[[ PASSAGE PROVIDED, beginning ]]
The most common way of investing money is putting it in a savings account. You lend a fixed amount of money to someone, and they pay interest over that money at a predetermined rate. Let’s say you lend 1,000 € at an interest rate of 3%, paid every year: at the end of the year, you would receive 30 € as payment for your lending. You would spend these on fine wine or nice clothes and wait until the next year to get another 30 €, and so on.
Savings accounts work on the basis of simple interest : what you get paid is a linear function of both time and money. Lend for half a year? 3% ÷ 2 = 1.5% Lend for two years? 3% ×2 = 6%
An important thing to bear in mind is that interest is paid at fixed intervals, for instance at the beginning of January. You don’t have to spend those 30 € : you can them on the savings account and earn simple interest on them after a year (3% of 30 € is 0.90 €).
[[ PASSAGE PROVIDED, end ]]
- [TASK INSTRUCTIONS]:
1. According to the passage on savings accounts, why does lending at 3% for two years earn 6%? Answer in one to three sentences.
2. Decide whether each statement agrees with the passage on savings accounts. Answer yes or no, and quote the words that decide it.
(a) Interest is paid at fixed intervals.
(b) Lending for half a year at a 3% yearly rate earns 3%.
(c) Lending 1,000 € at 3%, paid every year, brings 30 € at the end of the year.
The material has no connection to the passage on savings accounts.
[[ STORED DATA, beginning ]]
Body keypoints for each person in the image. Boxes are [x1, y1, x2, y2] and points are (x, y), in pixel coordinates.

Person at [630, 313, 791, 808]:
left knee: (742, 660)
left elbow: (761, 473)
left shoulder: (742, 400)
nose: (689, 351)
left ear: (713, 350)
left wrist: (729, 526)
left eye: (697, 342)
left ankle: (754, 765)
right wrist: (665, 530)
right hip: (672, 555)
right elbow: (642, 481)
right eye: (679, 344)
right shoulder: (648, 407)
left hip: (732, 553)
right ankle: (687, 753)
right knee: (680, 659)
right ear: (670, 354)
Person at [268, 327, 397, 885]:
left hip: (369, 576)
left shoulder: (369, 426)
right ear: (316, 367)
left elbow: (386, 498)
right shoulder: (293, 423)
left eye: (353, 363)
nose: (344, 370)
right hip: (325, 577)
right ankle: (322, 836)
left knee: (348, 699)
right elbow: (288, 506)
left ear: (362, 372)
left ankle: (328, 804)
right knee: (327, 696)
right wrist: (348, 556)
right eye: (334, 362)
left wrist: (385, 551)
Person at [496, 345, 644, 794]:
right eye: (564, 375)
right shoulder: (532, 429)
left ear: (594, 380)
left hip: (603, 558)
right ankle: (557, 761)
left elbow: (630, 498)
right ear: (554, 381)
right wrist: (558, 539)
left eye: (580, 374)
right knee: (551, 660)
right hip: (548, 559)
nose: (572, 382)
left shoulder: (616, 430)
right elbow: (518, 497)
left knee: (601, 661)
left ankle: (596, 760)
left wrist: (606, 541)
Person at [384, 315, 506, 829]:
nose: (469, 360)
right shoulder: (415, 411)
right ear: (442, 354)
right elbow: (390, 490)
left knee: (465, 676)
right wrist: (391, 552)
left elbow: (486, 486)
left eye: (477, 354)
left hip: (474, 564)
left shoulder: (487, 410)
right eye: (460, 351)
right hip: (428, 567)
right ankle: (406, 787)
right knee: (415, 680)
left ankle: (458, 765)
[[ STORED DATA, end ]]
- [TASK RESULTS]:
1. Savings accounts use simple interest, so the payment is a linear function of both time and money. Doubling the time from one year to two doubles the 3% rate to 6%.

2.
(a) Yes: "interest is paid at fixed intervals"
(b) No: "Lend for half a year? 3% ÷ 2 = 1.5%"
(c) Yes: "at the end of the year, you would receive 30 € as payment for your lending"